Britain will build new government dormitories to hold migrants who make the treacherous channel crossing, instead of putting them in hotels. Those facilities will resemble the camps built in Greece to house Syrians and others fleeing poverty and violence.
Johnson added that those charged with piloting the smuggling crafts could face life in prison if found guilty.
“It’s a striking fact that around seven out of 10 of those arriving in small boats last year were men under 40, paying people smugglers to queue jump and taking up our capacity to help genuine women and child refugees,” Johnson said. “This is particularly perverse as those attempting crossings are not directly fleeing imminent peril as is the intended purpose of our asylum system. They have passed through manifestly safe countries, including many in Europe, where they could — and should — have claimed asylum.”
British Home Secretary Priti Patel traveled to the African nation on Thursday to sign a deal for a $160 million pilot program to rein in the flow of migrants who rely on illegal traffickers — mostly single men paying for passage in rickety dinghys or boats. Rwanda welcomed its new role in Britain’s effort, and it is expected most people would settle in Rwanda or be returned to their home countries.
The plan, which will be part of a new immigration bill, must first pass Parliament, where Johnson’s Conservative Party holds a large majority. Johnson offered spare details about its breadth.
The prime minister also said there probably would be legal challenges seeking to block its implementation but denied the plan was “draconian or lacking in compassion.” Johnson said it was far worse to let people drown in the channel and blamed smugglers for their role.
“These vile people smugglers are abusing the vulnerable and turning the channel into a watery graveyard, with men, women and children drowning in unseaworthy boats and suffocating in refrigerated lorries,” he said.
Johnson predicted that the British approach — in which a wealthy country pays a third country to accept unwanted migrants — will soon be adopted as “an international model.”
The opposition Labour Party called the proposal “unworkable, unethical and extortionate.”
The prime minister said the plan is intended to “break the business model” of the smuggling gangs, which can make $400,000 for each launch of an unseaworthy dinghy. The prime minister said he was sending a message that people who cross illegally “risk ending up not in the U.K. but in Rwanda.” He described this as “a considerable deterrent.”
Johnson envisioned tens of thousands of migrants attempting to enter Britain sent to Rwanda in coming years. Other migrants attempt to enter Britain smuggled in shipping containers, cargo trucks and trains.

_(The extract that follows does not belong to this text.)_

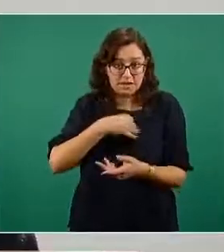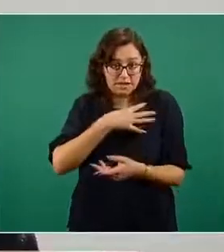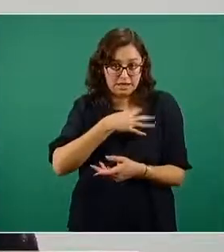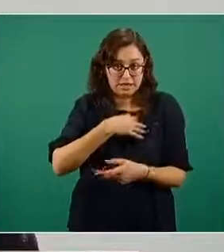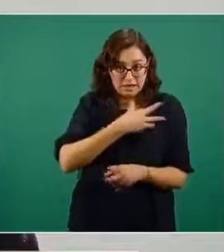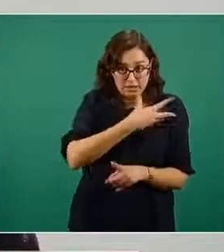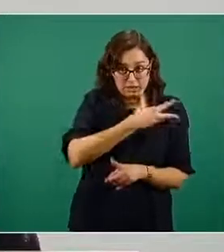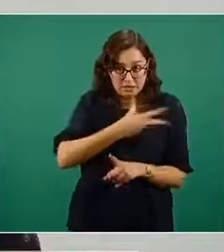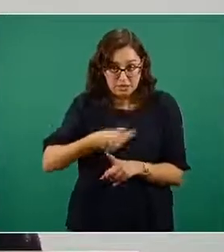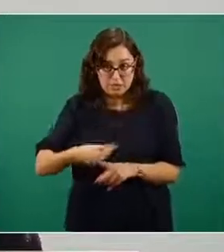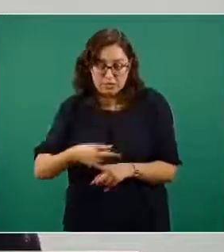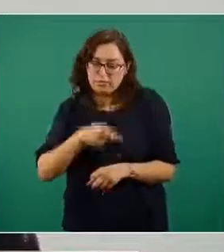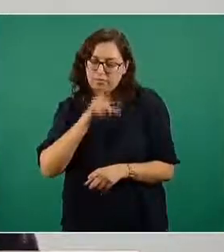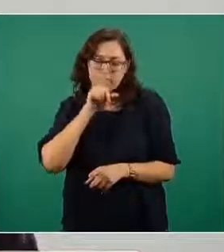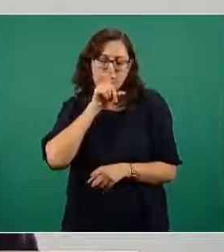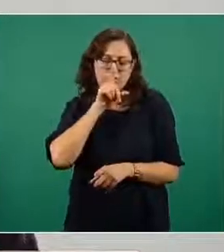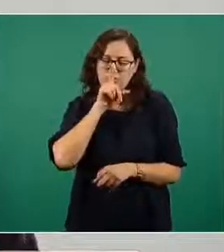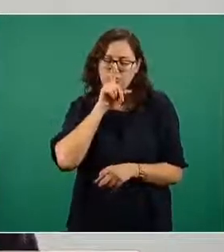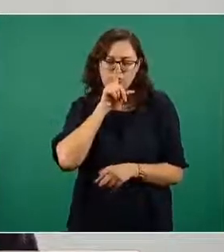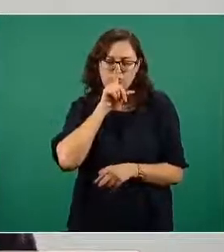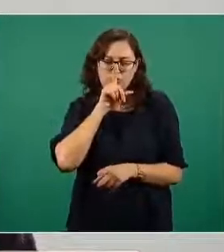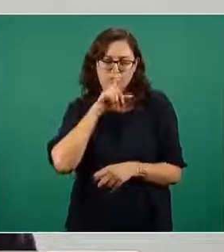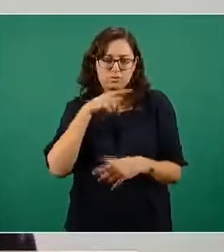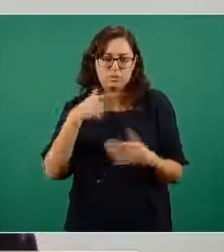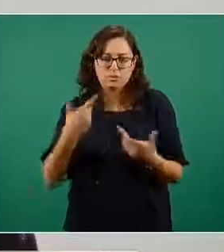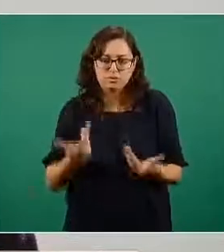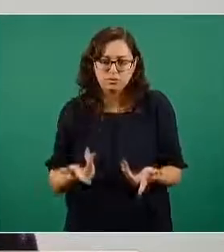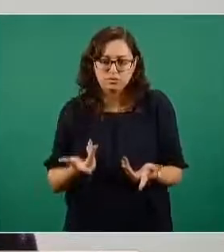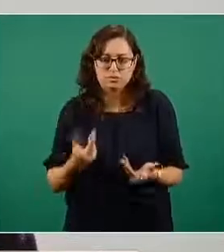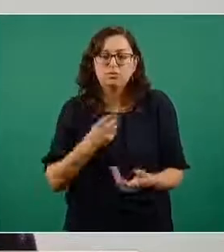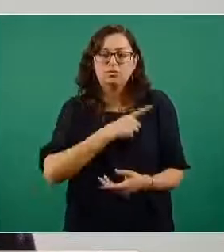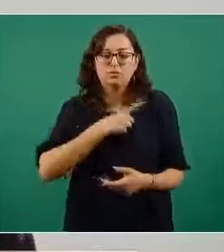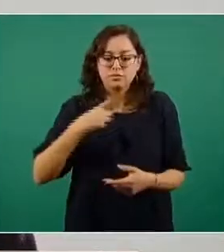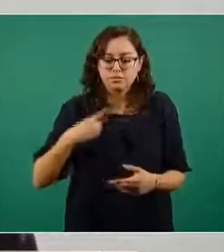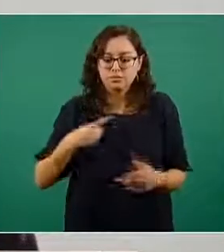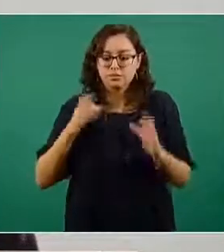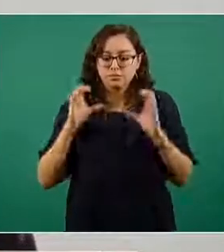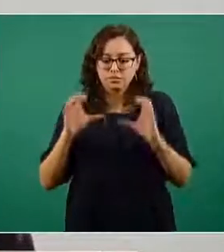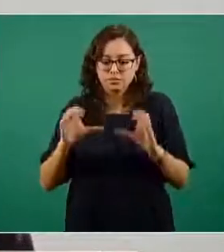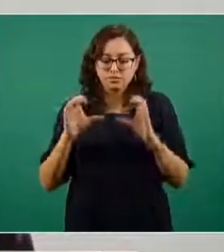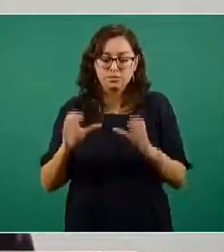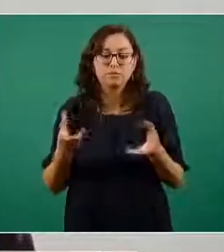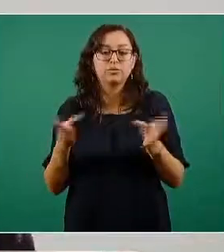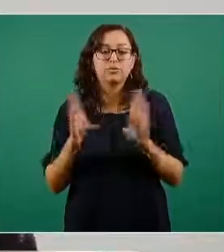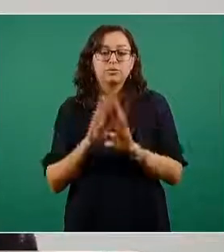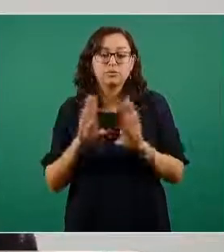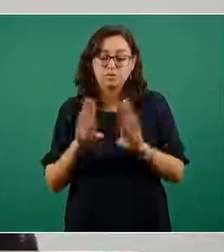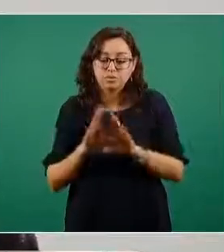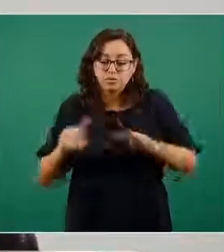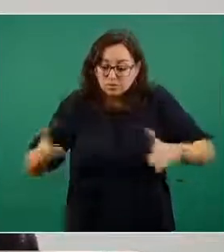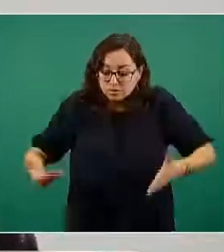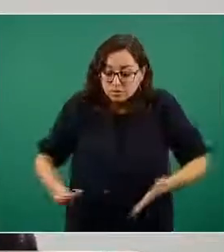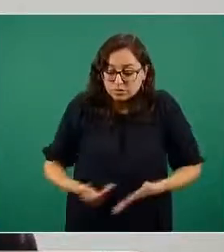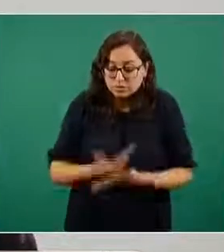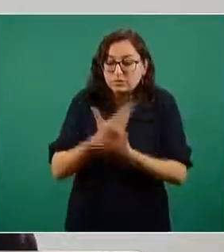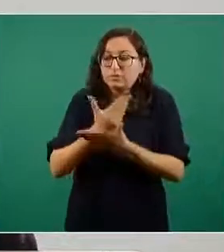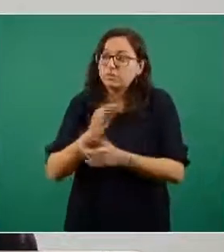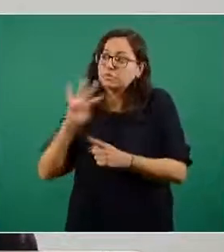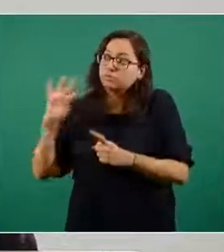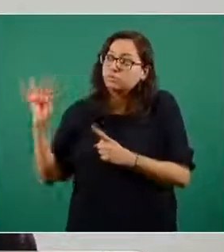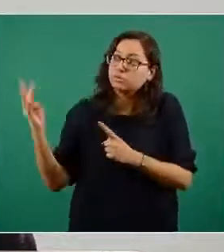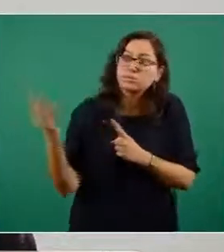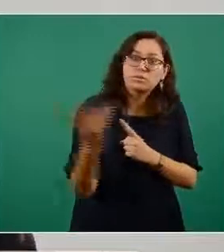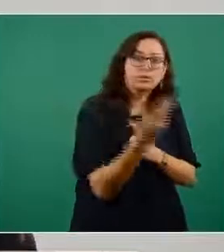muy importante porque habla de las medidas que se tienen que tener alrededor de las personas recién nacidas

In 2019, the bodies of 39 Vietnamese people — including two boys and eight women — were found dead in a refrigerated tractor-trailer abandoned by its driver in southeast England.
In one incident in November, at least 27 migrants died while trying to cross the English Channel from France to Britain, beset by fast-moving tides and frequent storms, which is also one of the busiest shipping lanes in the world.
More than 28,500 people were apprehended last year trying to enter Britain via the channel — up from 8,400 in 2020.
Around 600 people made the crossing on Wednesday, as the prime minister warned that thousands a day might make the attempt in the coming weeks, as the weather warms and the sea state calms.
Johnson said, “I accept that these people – whether 600 or 1000 – are in search of a better life” in Britain.
“But it is these hopes — these dreams — that have been exploited,” he said.
Johnson stressed that the British people were welcoming and generous, but that illegal immigration put an unsustainable burden on the country’s schools, health care system and welfare state.
“We cannot sustain a parallel illegal system,” the prime minister said. “Our compassion may be infinite, but our capacity to help people is not.”